EDIT: A nice reference to understand how fields transform under Lorentz transformations is Tong's lecture notes on QFT. On this website you can also watch a few of his lectures where he talks about these transformations (I think somewhere in the first three videos).
Extra
In quantum mechanics, consider operators $\hat{\mathcal{O}}(\hat{x})$ and states $|x\rangle$, such that
$$
\hat{\mathcal{O}}(\hat{x})|x\rangle=\mathcal{O}(x)|x\rangle\ .
$$
A trivial example is $\hat{\mathcal{O}}(\hat{x})=\hat{x}$ such that
$$
\hat{\mathcal{O}}(\hat{x})|x\rangle=\hat{x}|x\rangle=x|x\rangle\ .
$$
Now consider the following procedure
\begin{align}
\hat{\mathcal{O}}(\hat{x})|x\rangle&=\mathcal{O}(x)|x\rangle\ ,\\
\hat{\mathcal{O}}(\hat{x})T(a)|x\rangle&=\mathcal{O}(x+a)|x+a\rangle\ ,\\
T^{-1}(a)\hat{\mathcal{O}}(\hat{x})T(a)|x\rangle&=\mathcal{O}(x+a)|x\rangle\ ,\\
\Rightarrow T^{-1}(a)\hat{\mathcal{O}}(\hat{x})T(a) &= \hat{\mathcal{O}}(\hat{x}+a)\ ,\\
\Rightarrow \hat{\mathcal{O}}(\hat{x})=T(a)&\hat{\mathcal{O}}(\hat{x}+a)T^{-1}(a)\ ,\\
\Rightarrow \hat{\mathcal{O}}(\hat{x}-a)=T(a)&\hat{\mathcal{O}}(\hat{x})T^{-1}(a)\ ,
\end{align}
although one must keep in mind that the last three lines only make sense if they are acting on states.

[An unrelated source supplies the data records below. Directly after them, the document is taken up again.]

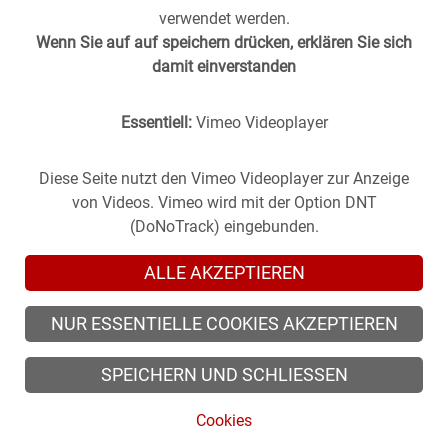
verwendet werden.
Wenn Sie auf auf speichern drücken, erklären Sie sich
damit einverstanden
Essentiell:
Vimeo Videoplayer
Stuttgart aus der
Vergangenheit
in die
Gegenwart
geholt -
(oder anders herum).
Historische Fotos aus Stuttgart im direkten Vergleich mit
Diese Seite nutzt den Vimeo Videoplayer zur Anzeige
zeitgenössischen Bildern.
von Videos. Vimeo wird mit der Option DNT
(DoNoTrack) eingebunden.
ALLE AKZEPTIEREN
NUR ESSENTIELLE COOKIES AKZEPTIEREN
© 2026 zeitsprung-stuttgart.de, alle Rechte vorbehalten
SPEICHERN UND SCHLIESSEN
© 2026 Alle Rechte der Fotografen vorbehalten.
Cookies
Cookies
/
Impressum
/
Datenschutz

Now, in the context of quantum mechanics this should be enough to convince you that operators should transform in this way (this is essentially how they transform in the Heisenberg picture). In QFT everything is always a bit more subtle/tricky, but the argument still holds and you can conclude that $(\star)$ is valid.